The phrase that carries me through life is from Desiderata– “Surely the universe is unfolding as it should”. Even if we don’t have a blankety-blank clue why.
Southerngirl, who is slowly recovering (mentally and physically) from running her beautiful, new Toyota RAV 4 into the back of a dump truck. (sigh) The only fun thing about THAT adventure was when the policeman who worked the accident walked up to my broken car and said, “I really like your “Stewart-Colbert 08″ bumper sticker. Where can I get one?”
October 26th, 2007 at 8:38 pm
Thank you. My mother just passed away October 3rd from a long battle with Inflammatory Breast Cancer. She was 60 years old. It is amazing how you have put into words what these last few weeks have felt like in making decisions and living my life. It has changed.
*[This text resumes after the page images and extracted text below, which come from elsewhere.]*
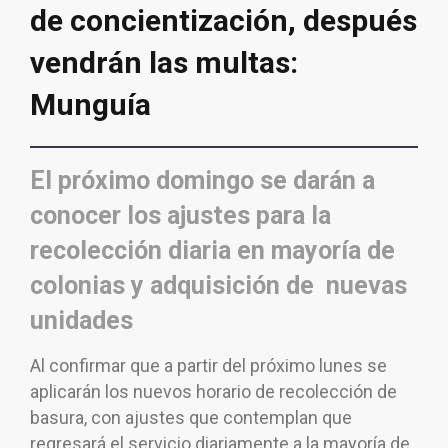
de concientización, después
vendrán las multas:
Munguía
El próximo domingo se darán a
conocer los ajustes para la
recolección diaria en mayoría de
colonias y adquisición de nuevas
unidades
Al confirmar que a partir del próximo lunes se
aplicarán los nuevos horario de recolección de
basura, con ajustes que contemplan que
regresará el servicio diariamente a la mayoría de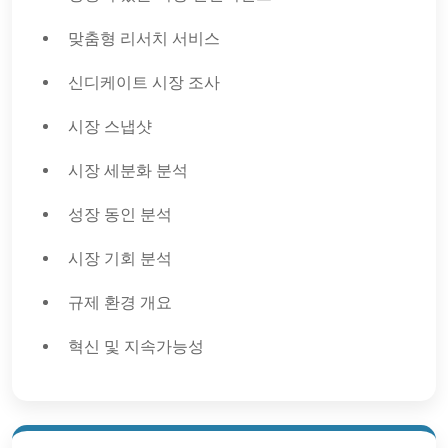
맞춤형 리서치 서비스
신디케이트 시장 조사
시장 스냅샷
시장 세분화 분석
성장 동인 분석
시장 기회 분석
규제 환경 개요
혁신 및 지속가능성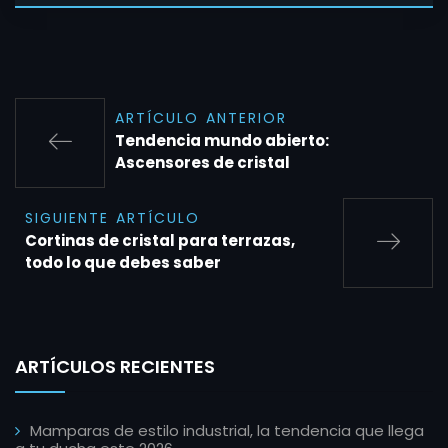
ARTÍCULO ANTERIOR
Tendencia mundo abierto:
Ascensores de cristal
SIGUIENTE ARTÍCULO
Cortinas de cristal para terrazas,
todo lo que debes saber
ARTÍCULOS RECIENTES
Mamparas de estilo industrial, la tendencia que llega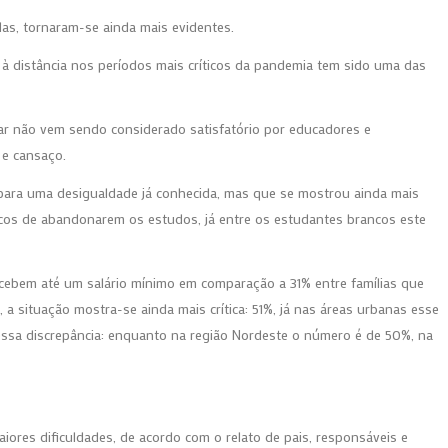
as, tornaram-se ainda mais evidentes.
o à distância nos períodos mais críticos da pandemia tem sido uma das
r não vem sendo considerado satisfatório por educadores e
 e cansaço.
para uma desigualdade já conhecida, mas que se mostrou ainda mais
cos de abandonarem os estudos, já entre os estudantes brancos este
ecebem até um salário mínimo em comparação a 31% entre famílias que
, a situação mostra-se ainda mais crítica: 51%, já nas áreas urbanas esse
essa discrepância: enquanto na região Nordeste o número é de 50%, na
ores dificuldades, de acordo com o relato de pais, responsáveis e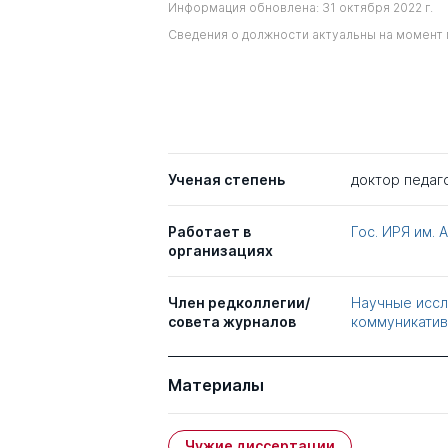
Информация обновлена: 31 октября 2022 г.
Сведения о должности актуальны на момент 
Ученая степень
доктор педаг
Работает в
Гос. ИРЯ им. 
организациях
Член редколлегии/
Научные иссл
совета журналов
коммуникатив
Материалы
Чужие диссертации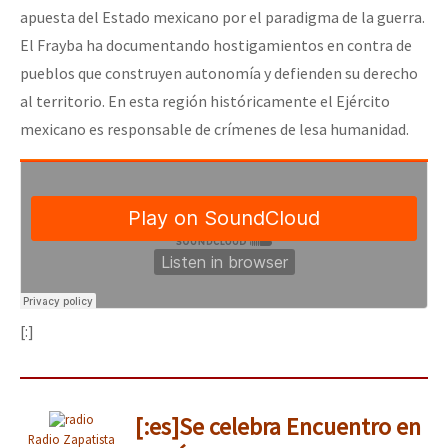
apuesta del Estado mexicano por el paradigma de la guerra.
El Frayba ha documentando hostigamientos en contra de
pueblos que construyen autonomía y defienden su derecho
al territorio. En esta región históricamente el Ejército
mexicano es responsable de crímenes de lesa humanidad.
[:]
[:es]Se celebra Encuentro en
Radio Zapatista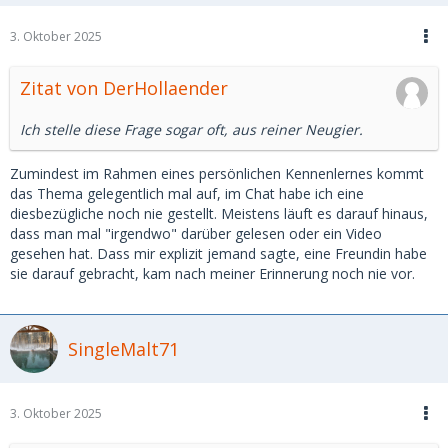
3. Oktober 2025
Zitat von DerHollaender
Ich stelle diese Frage sogar oft, aus reiner Neugier.
Zumindest im Rahmen eines persönlichen Kennenlernes kommt
das Thema gelegentlich mal auf, im Chat habe ich eine
diesbezügliche noch nie gestellt. Meistens läuft es darauf hinaus,
dass man mal "irgendwo" darüber gelesen oder ein Video
gesehen hat. Dass mir explizit jemand sagte, eine Freundin habe
sie darauf gebracht, kam nach meiner Erinnerung noch nie vor.
SingleMalt71
3. Oktober 2025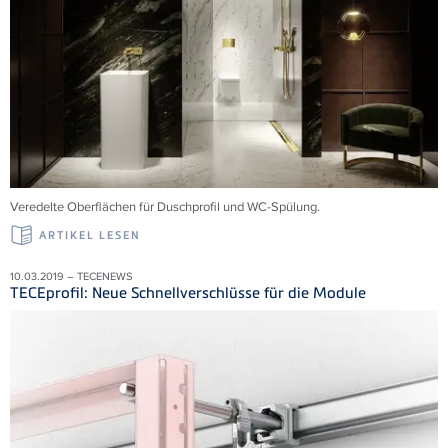
Veredelte Oberflächen für Duschprofil und WC-Spülung.
ARTIKEL LESEN
10.03.2019 – TECENEWS
TECEprofil: Neue Schnellverschlüsse für die Module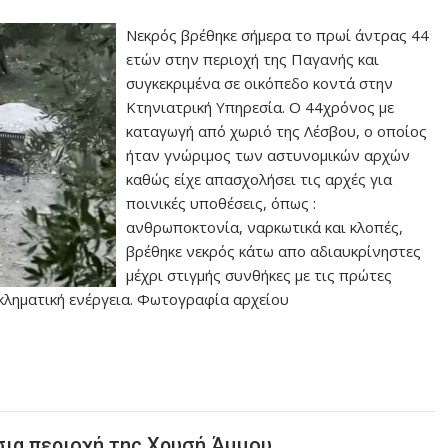
Νεκρός βρέθηκε σήμερα το πρωί άντρας 44
ετών στην περιοχή της Παγανής και
συγκεκριμένα σε οικόπεδο κοντά στην
Κτηνιατρική Υπηρεσία. Ο 44χρόνος με
καταγωγή από χωριό της Λέσβου, ο οποίος
ήταν γνώριμος των αστυνομικών αρχών
καθώς είχε απασχολήσει τις αρχές για
ποινικές υποθέσεις, όπως :
ανθρωποκτονία, ναρκωτικά και κλοπές,
βρέθηκε νεκρός κάτω απο αδιαυκρίνηστες
μέχρι στιγμής συνθήκες με τις πρώτες
κληματική ενέργεια. Φωτογραφία αρχείου
σια περιοχή της Χρυσή Άμμου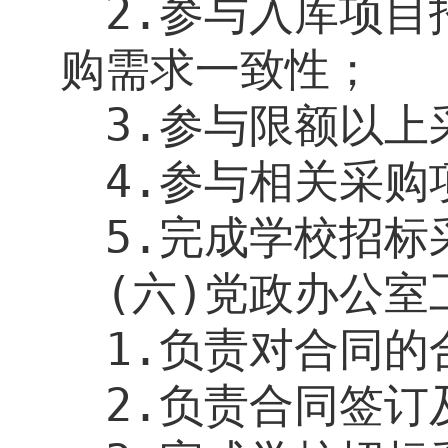
2.
参与入库项目
购需求一致性；
3.
参与限额以上
4.
参与相关采购
5.
完成学校招标
(
六
)
党政办公室
1.
负责对合同的
2.
负责合同签订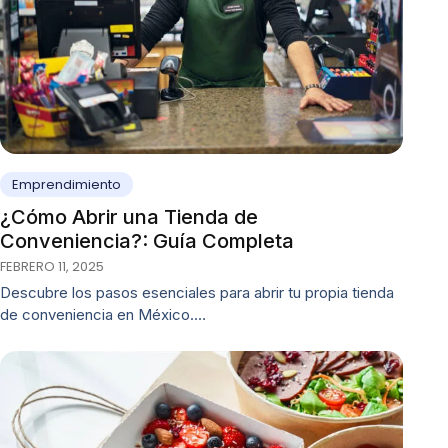
Emprendimiento
¿Cómo Abrir una Tienda de
Conveniencia?: Guía Completa
FEBRERO 11, 2025
Descubre los pasos esenciales para abrir tu propia tienda
de conveniencia en México.…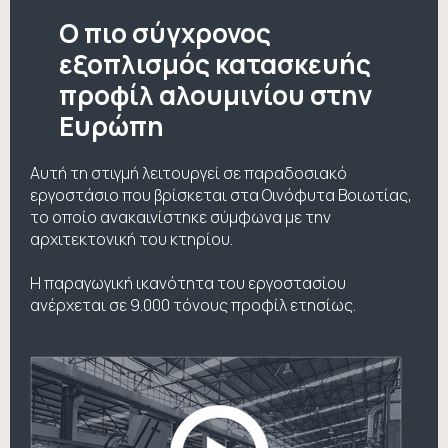
Ο πιο σύγχρονος
εξοπλισμός κατασκευής
προφίλ αλουμινίου στην
Ευρώπη
Αυτή τη στιγμή λειτουργεί σε παραδοσιακό
εργοστάσιο που βρίσκεται στα Οινόφυτα Βοιωτίας,
το οποίο ανακαινίστηκε σύμφωνα με την
αρχιτεκτονική του κτηρίου.
Η παραγωγική ικανότητα του εργοστασίου
ανέρχεται σε 9.000 τόνους προφίλ ετησίως.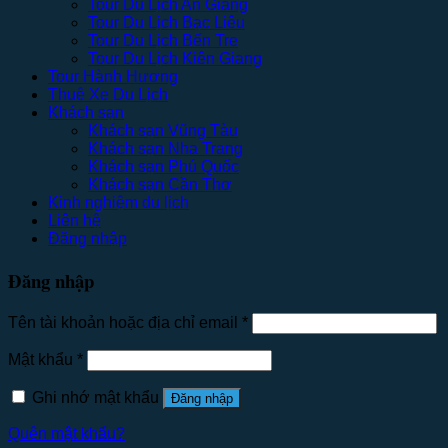
Tour Du Lịch An Giang
Tour Du Lịch Bạc Liêu
Tour Du Lịch Bến Tre
Tour Du Lịch Kiên Giang
Tour Hành Hương
Thuê Xe Du Lịch
Khách sạn
Khách sạn Vũng Tàu
Khách sạn Nha Trang
Khách sạn Phú Quốc
Khách sạn Cần Thơ
Kinh nghiệm du lịch
Liên hệ
Đăng nhập
Đăng nhập
Tên tài khoản hoặc địa chỉ email
*
Mật khẩu
*
Ghi nhớ mật khẩu
Đăng nhập
Quên mật khẩu?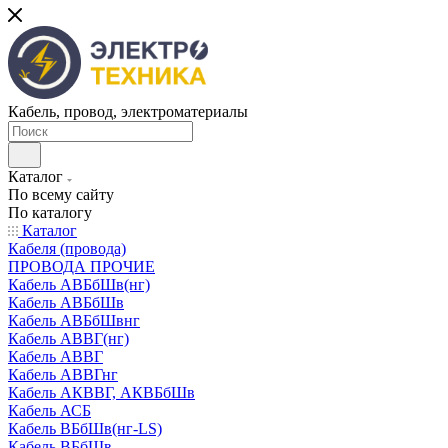
Кабель, провод, электроматериалы
Каталог
По всему сайту
По каталогу
Каталог
Кабеля (провода)
ПРОВОДА ПРОЧИЕ
Кабель АВБбШв(нг)
Кабель АВБбШв
Кабель АВБбШвнг
Кабель АВВГ(нг)
Кабель АВВГ
Кабель АВВГнг
Кабель АКВВГ, АКВБбШв
Кабель АСБ
Кабель ВБбШв(нг-LS)
Кабель ВБбШв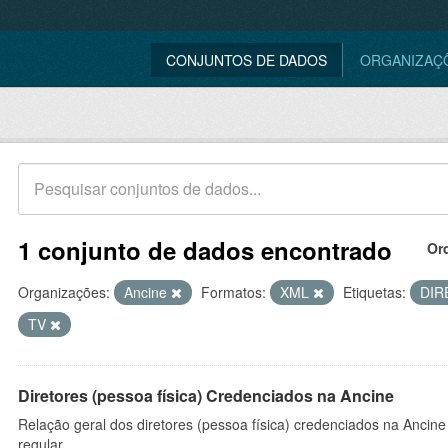
CONJUNTOS DE DADOS
ORGANIZAÇ
1 conjunto de dados encontrado
Or
Organizações:
Ancine
Formatos:
XML
Etiquetas:
DI
TV
Diretores (pessoa física) Credenciados na Ancine
Relação geral dos diretores (pessoa física) credenciados na Ancin
regular.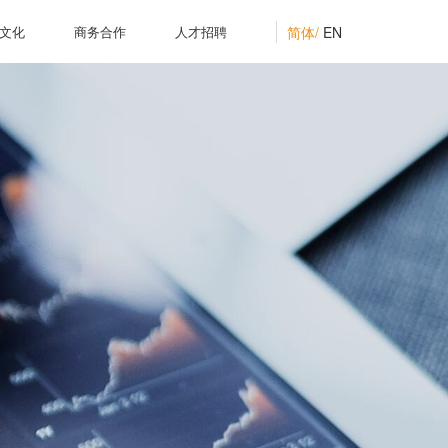
简体/
EN
文化
商务合作
人才招聘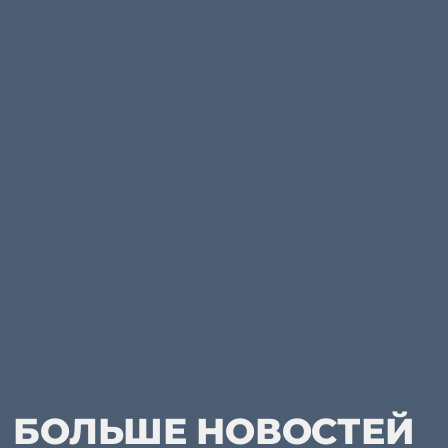
БОЛЬШЕ НОВОСТЕЙ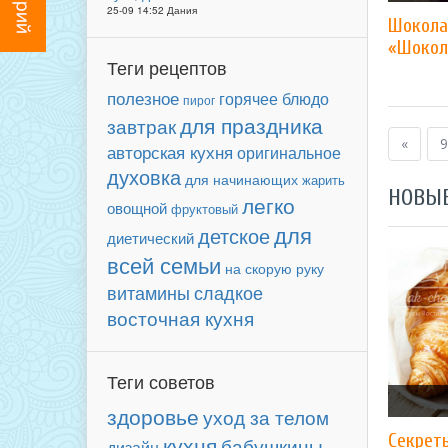
25-09 14:52 Дания
Шокола
«Шокол
Теги рецептов
полезное
горячее блюдо
пирог
для праздника
завтрак
«
9
авторская кухня
оригинальное
духовка
для начинающих
жарить
НОВЫ
легко
овощной
фруктовый
для
детское
диетический
всей семьи
на скорую руку
сладкое
витамины
восточная кухня
Теги советов
здоровье
уход за телом
Секрет
кухня
бабушкины
дизайн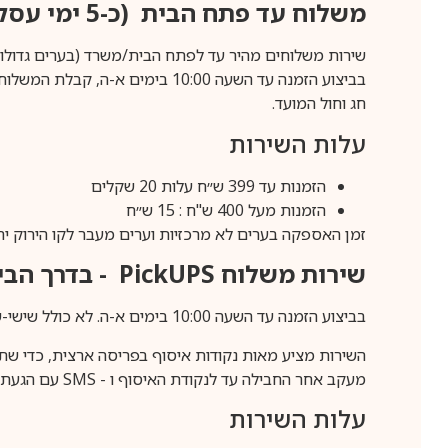
משלוח עד פתח הבית (כ-5 ימי עסקים)
שירות משלוחים מהיר עד לפתח הבית/משרד (בערים גדולות לפרטים 70-60
חג וחול המועד.
עלות השירות
הזמנות עד 399 ש״ח עלות 20 שקלים
הזמנות מעל 400 ש"ח : 15 ש״ח
זמן האספקה בערים לא מרכזיות וערים מעבר לקו הירוק יהיה 3-5 ימי עסק
שירות משלוח
PickUPS
- בדרך הביתה (כ-5 
בביצוע הזמנה עד השעה 10:00 בימים א-ה. לא כולל שישי-שבת,ערבי חג וחול המועד.
השירות מציע מאות נקודות איסוף בפריסה ארצית, כדי שת
מעקב אחר החבילה עד לנקודת האיסוף ו -
SMS
עם הגעת ה
עלות השירות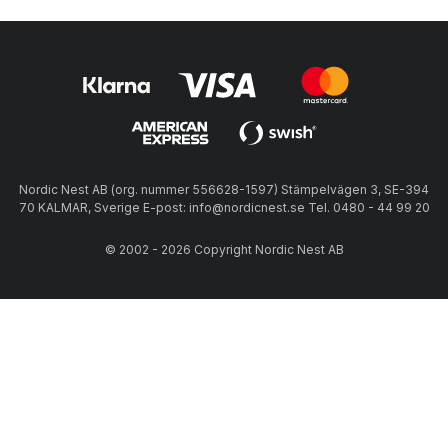
Nordic Nest AB (org. nummer 556628-1597) Stämpelvägen 3, SE-394
70 KALMAR, Sverige E-post: info@nordicnest.se Tel. 0480 - 44 99 20
© 2002 - 2026 Copyright Nordic Nest AB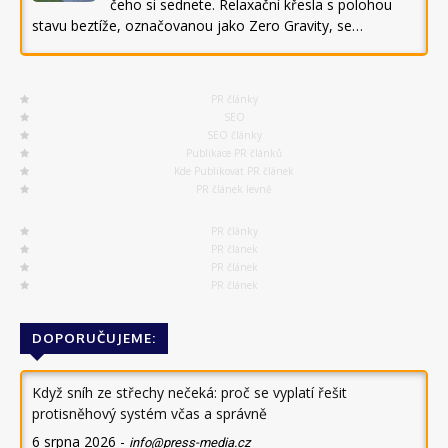
čeho si sednete. Relaxační křesla s polohou
stavu beztíže, označovanou jako Zero Gravity, se…
PR články
SEO
SEO články
Publikace PR článků
Kde Publikovat PR článek
PR článek levně
PR články
PR článek
PR článek
PR článek
DOPORUČUJEME:
Když sníh ze střechy nečeká: proč se vyplatí řešit
protisněhový systém včas a správně
6 srpna 2026
-
info@press-media.cz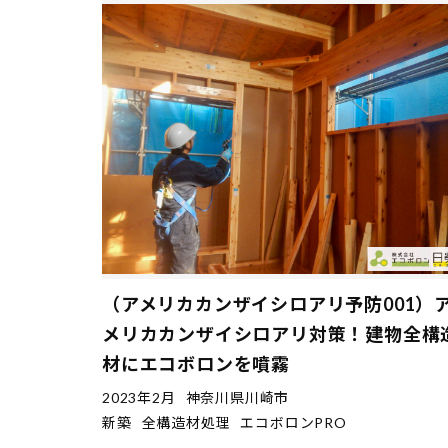
（アメリカカンザイシロアリ予防001）
メリカカンザイシロアリ対策！建物全構
材にエコボロンを噴霧
2023年2月
神奈川県川崎市
新築
全構造材処理
エコボロンPRO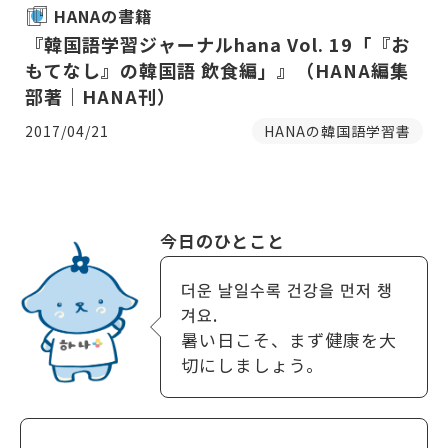
HANAの書籍
『韓国語学習ジャーナルhana Vol. 19「『お
もてなし』の韓国語 飲食編」』（HANA編集
部著｜HANA刊）
2017/04/21
HANAの韓国語学習書
今日のひとこと
더운 날일수록 건강을 먼저 챙
겨요.
暑い日こそ、まず健康を大
切にしましょう。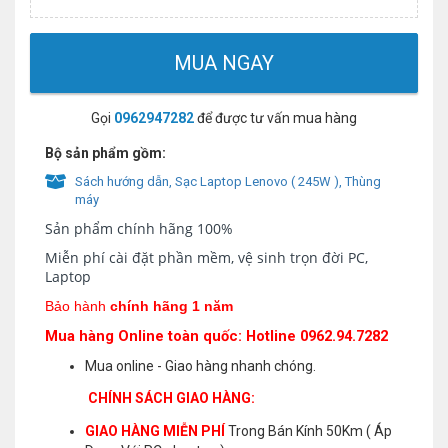
MUA NGAY
Gọi
0962947282
để được tư vấn mua hàng
Bộ sản phẩm gồm:
Sách hướng dẫn, Sạc Laptop Lenovo ( 245W ), Thùng
máy
Sản phẩm chính hãng 100%
Miễn phí cài đặt phần mềm, vệ sinh trọn đời PC,
Laptop
Bảo hành
chính hãng 1 năm
Mua hàng Online toàn quốc: Hotline 0962.94.7282
Mua online - Giao hàng nhanh chóng.
CHÍNH SÁCH GIAO HÀNG:
GIAO HÀNG MIỄN PHÍ
Trong Bán Kính 50Km ( Áp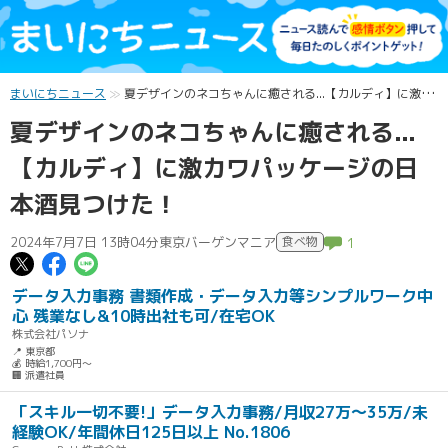
まいにちニュース
夏デザインのネコちゃんに癒される...【カルディ】に激カワパッケージの日本酒見つけた！
夏デザインのネコちゃんに癒される...
【カルディ】に激カワパッケージの日
本酒見つけた！
2024年7月7日 13時04分
東京バーゲンマニア
食べ物
1
この記事についてポスト
この記事についてFacebookでシェ
この記事についてLINEで送る
データ入力事務 書類作成・データ入力等シンプルワーク中
心 残業なし&10時出社も可/在宅OK
株式会社パソナ
📍 東京都
💰 時給1,700円～
🏢 派遣社員
「スキル一切不要!」データ入力事務/月収27万～35万/未
経験OK/年間休日125日以上 No.1806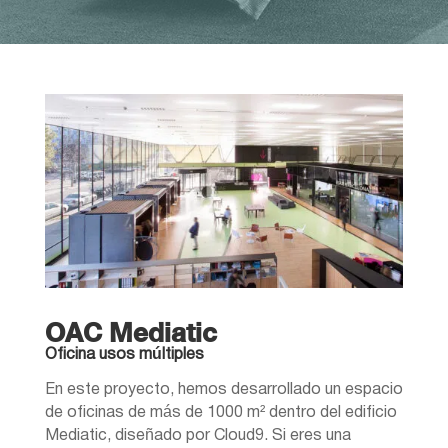
OAC Mediatic
Oficina usos múltiples
En este proyecto, hemos desarrollado un espacio
de oficinas de más de 1000 m² dentro del edificio
Mediatic, diseñado por Cloud9. Si eres una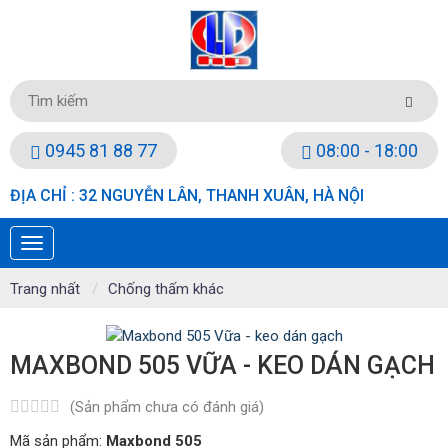
0945 81 88 77
08:00 - 18:00
ĐỊA CHỈ : 32 NGUYỄN LÂN, THANH XUÂN, HÀ NỘI
Trang nhất
Chống thấm khác
MAXBOND 505 VỮA - KEO DÁN GẠCH
(Sản phẩm chưa có đánh giá)
Mã sản phẩm:
Maxbond 505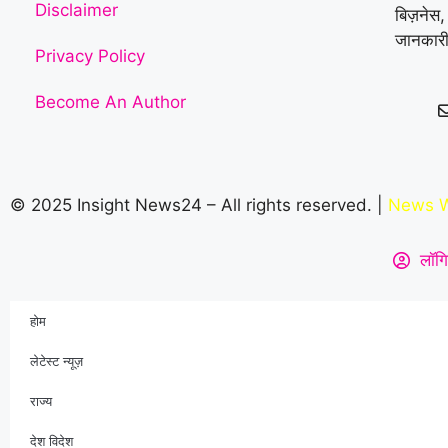
Disclaimer
बिज़नेस,
जानकारी
Privacy Policy
Become An Author
© 2025 Insight News24 – All rights reserved. |
News W
लॉगि
होम
लेटेस्ट न्यूज़
राज्य
देश विदेश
Please know you and Heather are in my thoughts everyday.
November 8th, 2007 at 7:50 pm
beautifully expressed. i am so sorry for your loss.
November 12th, 2007 at 9:37 pm
I thought I’d share some myth busters:
There is nothing wrong for feeling sad about a loss. There are no equations to define how much one grieves based on who had it worse than you in the formula. One can grieve and celebrate life’s continous momentum, neither detracts from the other.
How we feel is a reflection of the care we have for the soul that past, not a definition of weakness.
Glad you shared. Hope you don’t judge yourself too hard if grief lingers for a time longer.